**Tasks to perform**
**a.** On the score helpers page, do these statements agree with the text? (i) augmented_transform gives back only the test scores. (ii) Normalizing or classifying scores requires both the training and the testing scores. (iii) The mach parameter is a fitted machine with a detector model. For each, answer yes or no and quote the exact words that decide it.
**b.** Write out the stretch of the score helpers page from "Extends transform" through "raw training and test scores.", word for word.

**Extract**
───

Score Helpers
OutlierDetection.jl
provides many useful helper functions to work with outlier scores. The goal of these helpers is to normalize, combine and classify raw outlier scores. The main design philosophy behind all of these functions is that they transform a tuple of train/test scores into some different train/test tuple representation, e.g. train/test classes.
Transformers
In order to normalize scores or classify them, both the training and testing scores are necessary. We thus provide a helper function called augmented_transform
that returns a tuple of training and test scores. Transformers can make use of one or more such train/test tuples to convert them into normalized scores, probabilities or classes.
augmented_transform
#
OutlierDetection.augmented_transform
— Function.
augmented_transform(mach; rows=:)
Extends transform
by additionally returning the training scores from detectors as a train/test score tuple.
Parameters
mach::MLJ.Machine{<:OD.Detector}
A fitted machine with a detector model.
rows
Test data specified as rows machine-bound data (as in transform
), but could also provide new test data X
.
Returns
augmented_scores::Tuple{AbstractVector{<:Real}, AbstractVector{<:Real}}
A tuple of raw training and test scores.
ScoreTransformer
#
OutlierDetection.ScoreTransformer
— Type.

───

**Data entries**

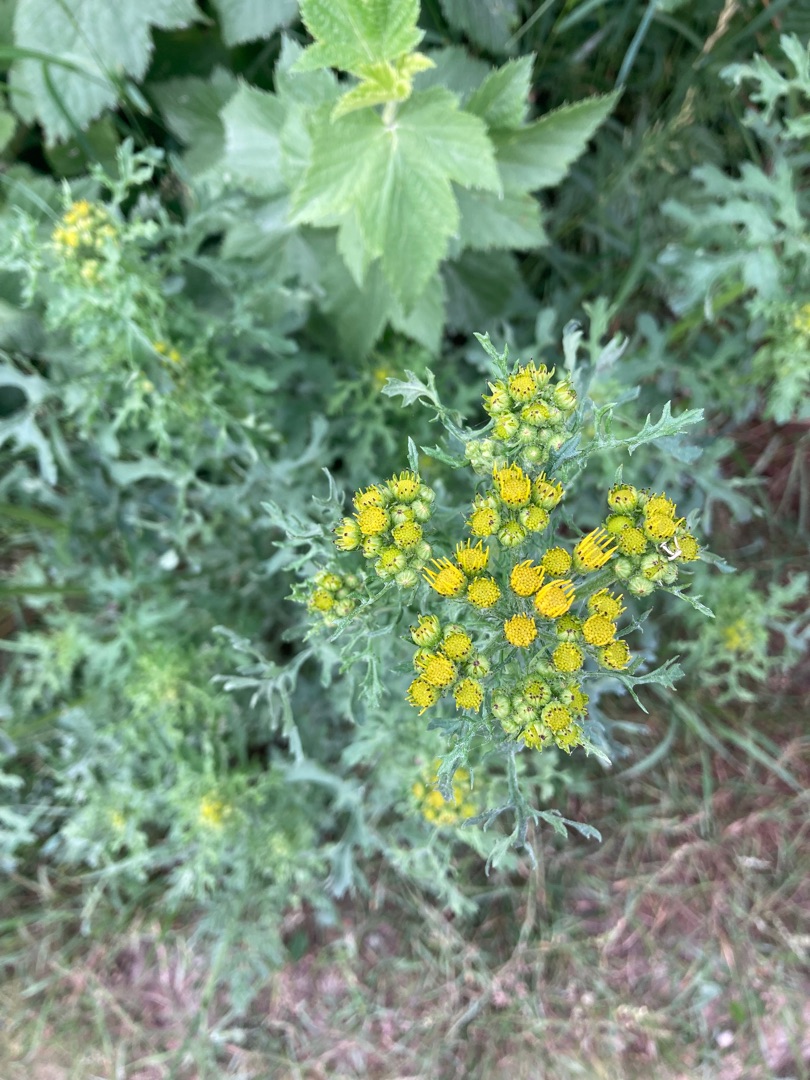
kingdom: Plantae
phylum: Tracheophyta
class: Magnoliopsida
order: Asterales
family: Asteraceae
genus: Jacobaea
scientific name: Jacobaea vulgaris
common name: Eng-brandbæger
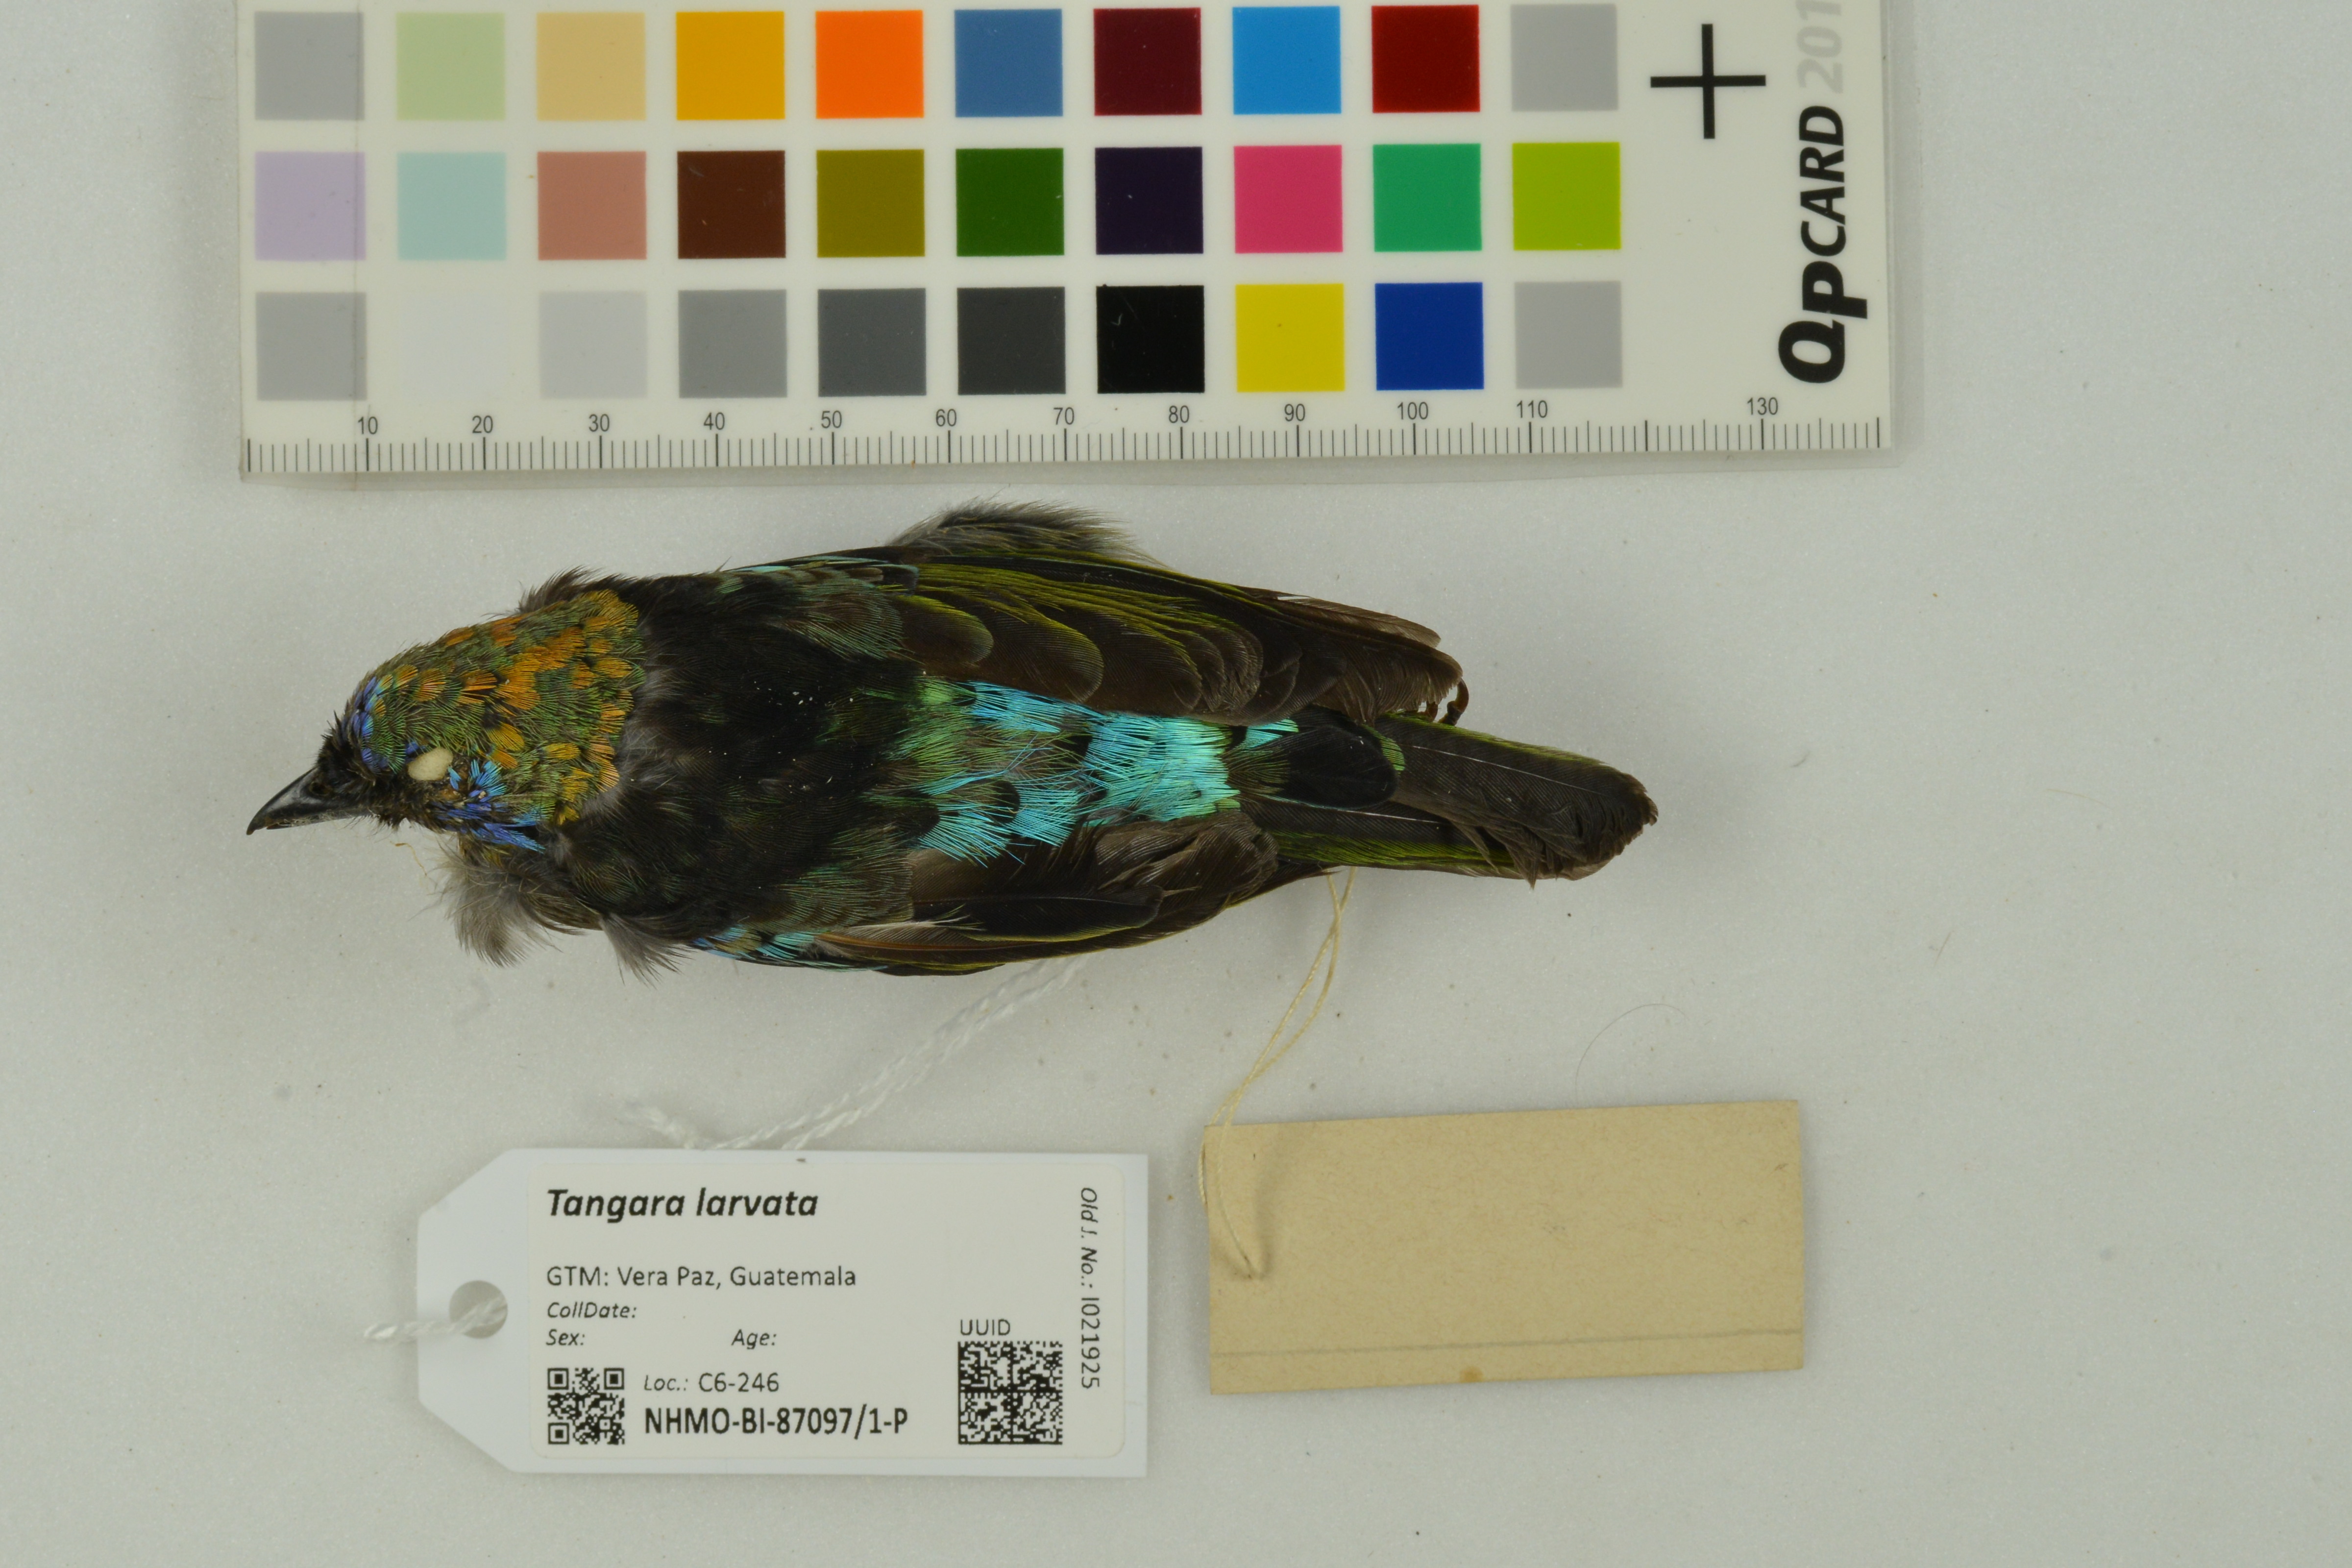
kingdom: Animalia
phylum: Chordata
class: Aves
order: Passeriformes
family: Thraupidae
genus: Stilpnia
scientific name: Stilpnia larvata
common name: Golden-hooded tanager
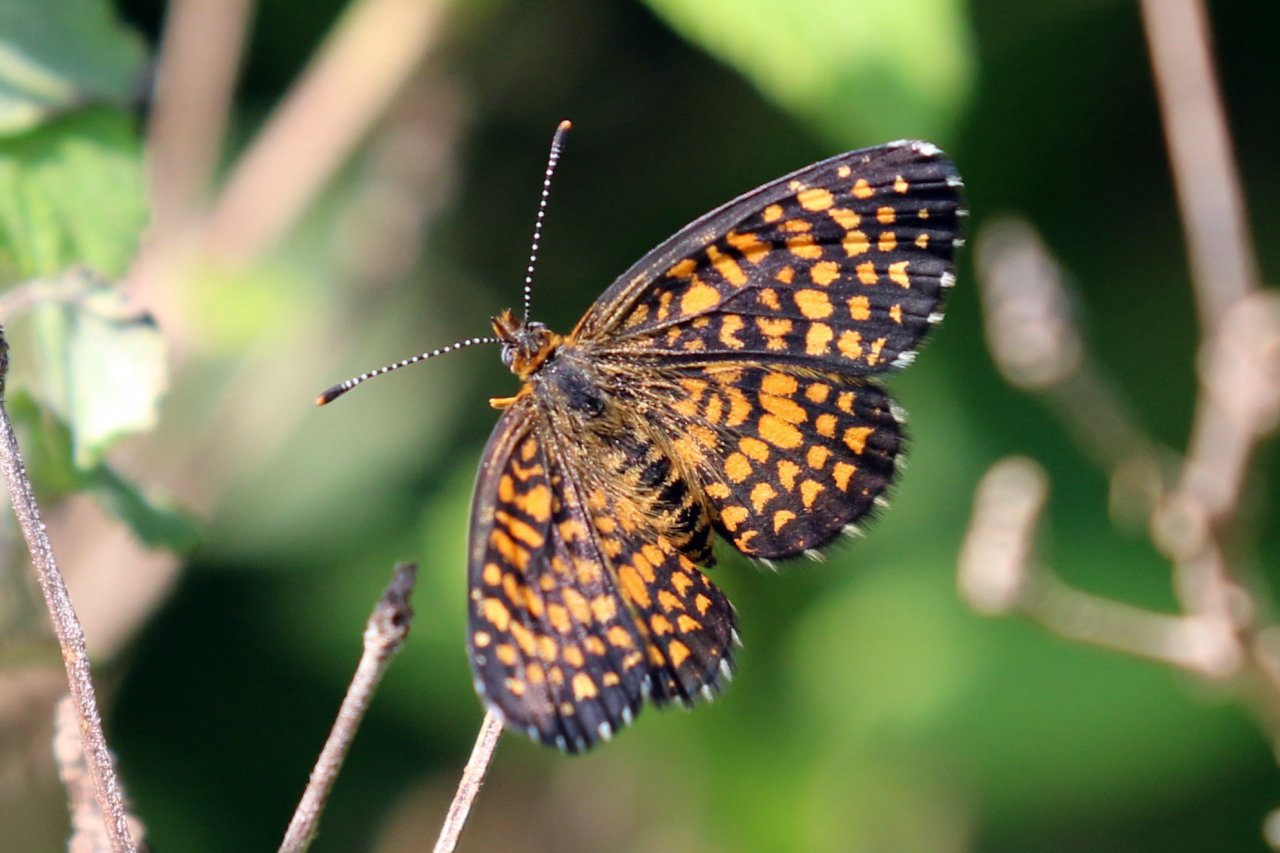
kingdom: Animalia
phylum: Arthropoda
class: Insecta
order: Lepidoptera
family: Nymphalidae
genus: Texola
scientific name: Texola elada
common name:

───

**Worked answers**
**a.**
(i) No: "by additionally returning the training scores from detectors as a train/test score tuple."
(ii) Yes: "In order to normalize scores or classify them, both the training and testing scores are necessary."
(iii) Yes: "A fitted machine with a detector model."

**b.**
Extends transform
by additionally returning the training scores from detectors as a train/test score tuple.
Parameters
mach::MLJ.Machine{<:OD.Detector}
A fitted machine with a detector model.
rows
Test data specified as rows machine-bound data (as in transform
), but could also provide new test data X
.
Returns
augmented_scores::Tuple{AbstractVector{<:Real}, AbstractVector{<:Real}}
A tuple of raw training and test scores.